**PROMPT**
Rewrite every line of the records below with each "line" changed to "edge" and nothing else altered. Leave the pictures out of your answer.

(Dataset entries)
-----

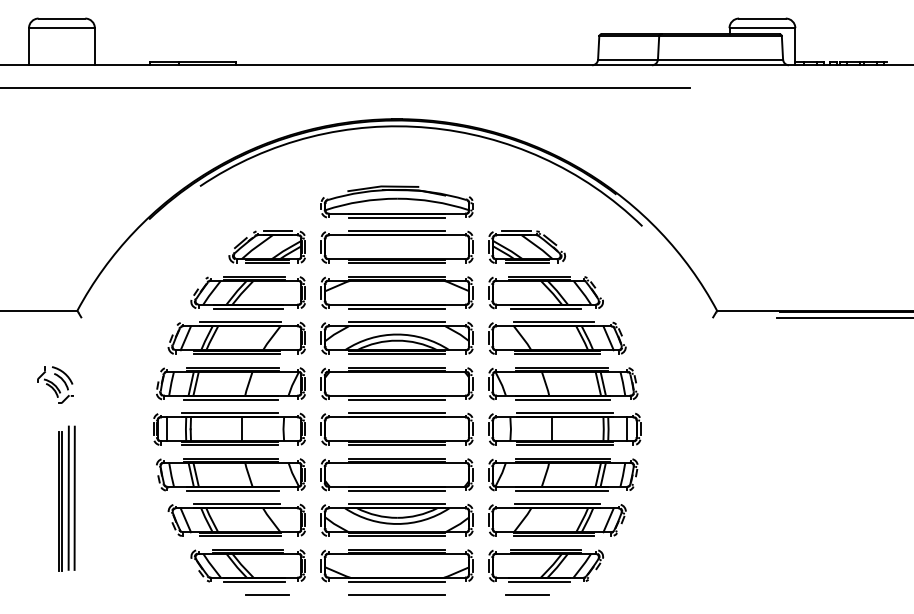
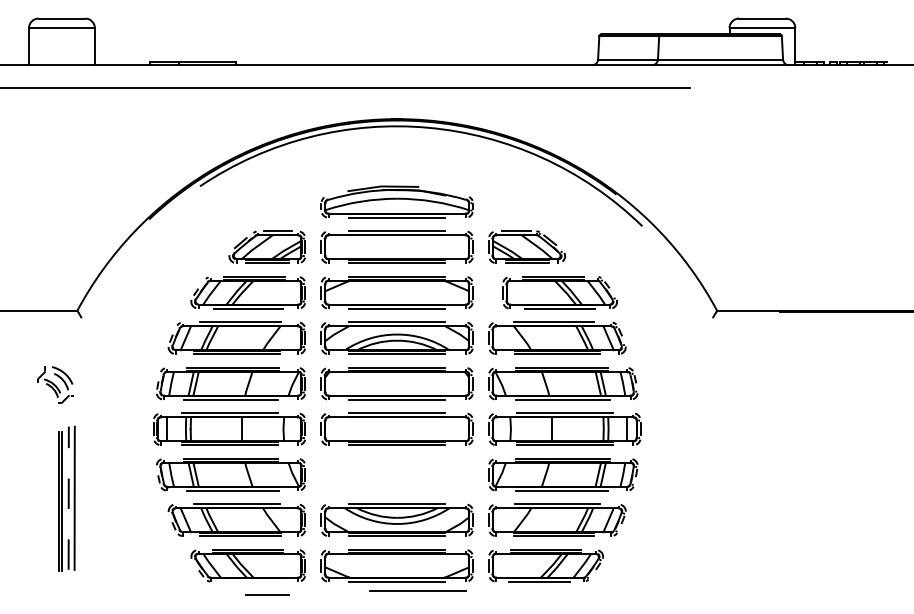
part at (545, 292) position: (545, 292) -> (559, 292)
line at (843, 318): present -> none
part at (396, 474): present -> none
line at (68, 498): solid -> dashed
line at (254, 581): present -> none
line at (396, 594) position: (396, 594) -> (417, 590)
line at (526, 595): present -> none
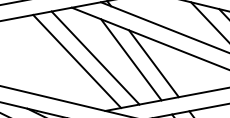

-----

**REPLY**
part at (545, 292) position: (545, 292) -> (559, 292)
edge at (843, 318): present -> none
part at (396, 474): present -> none
edge at (68, 498): solid -> dashed
edge at (254, 581): present -> none
edge at (396, 594) position: (396, 594) -> (417, 590)
edge at (526, 595): present -> none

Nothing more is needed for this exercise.